Telling it like it is.

Overall
5 out of 5 stars
Performance
5 out of 5 stars
Story
5 out of 5 stars

Reviewed: 08-07-16

Would you recommend this audiobook to a friend? If so, why?

Yes. People really need to understand how bad conditions can be.

What did you like best about this story?

I have been a teacher for 30 years. If you wonder what it's like to be a teacher should read this book. I've quoted a review of the print version below that I totally agree with.

Which character – as performed by James Killavey – was your favorite?
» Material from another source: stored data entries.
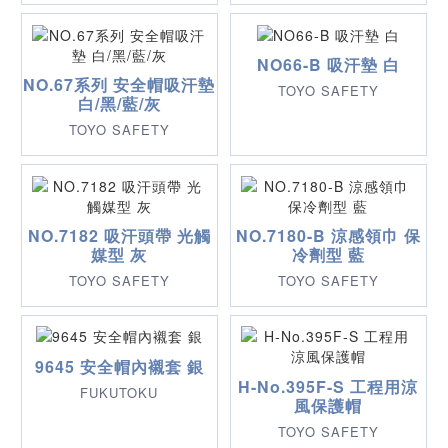
NO66-B 吸汗墊 白
NO.67系列 安全帽吸汗墊
TOYO SAFETY
白/黑/藍/灰
TOYO SAFETY
NO.7182 吸汗頭帶 光觸
NO.7180-B 涼感領巾 保
媒型 灰
冷劑型 藍
TOYO SAFETY
TOYO SAFETY
9645 安全帽內襯套 銀
H-No.395F-S 工程用涼
FUKUTOKU
風保護帽
TOYO SAFETY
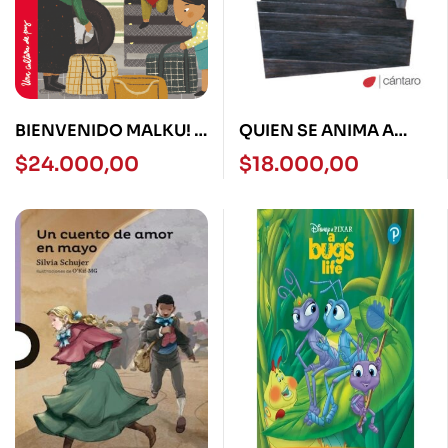
BIENVENIDO MALKU! –
QUIEN SE ANIMA A
TORRE DE PAPEL ROJA
BAJAR AL SOTANO -
$
24.000,00
$
18.000,00
– NORMA
CANTARO-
I thought the reader good but a couple of people did not and, in the "Days of Trump" it's not enough to say you don't like something. People have to go to extremes like...."Terrible, really terrible, Believe me, Believe me!." Sad but true. So I say..I think he's good but don't believe me..or them. Listen to the sample and decide for yourself.

Any additional comments?

"This book accurately describes my own experiences right down to the language used
by the students and the pettiness of the administration. The central message of the book,
according to my biased view as a teacher, is that teachers should be supported financially
(dedicated teachers are spending thousands of their own dollars for classroom supplies
and demonstration apparatus), logistically (removal of knuckleheads from class), and emotionally (regarded with the esteem they deserve). I could recite my own litany of abuse by assistant principals, extreme behavior problems, too many kids with special needs and not enough time, but John Owens has already described my experience with remarkable accuracy. I realize now that this is not just a local problem, but a systemic one pervading school systems across the nation. Education reform has relieved students of responsibility for their own education and placed it all on the teacher. Thirty percent of the school year is consumed by preparing for and taking high-stakes tests. Education reform is the worst thing to ever happen to education. Teachers should be supported and appreciated. Education reform is a big part of the problem, good teachers hold the key to the solution. We should listen to them. Thank you John Owens for stating our case so well!"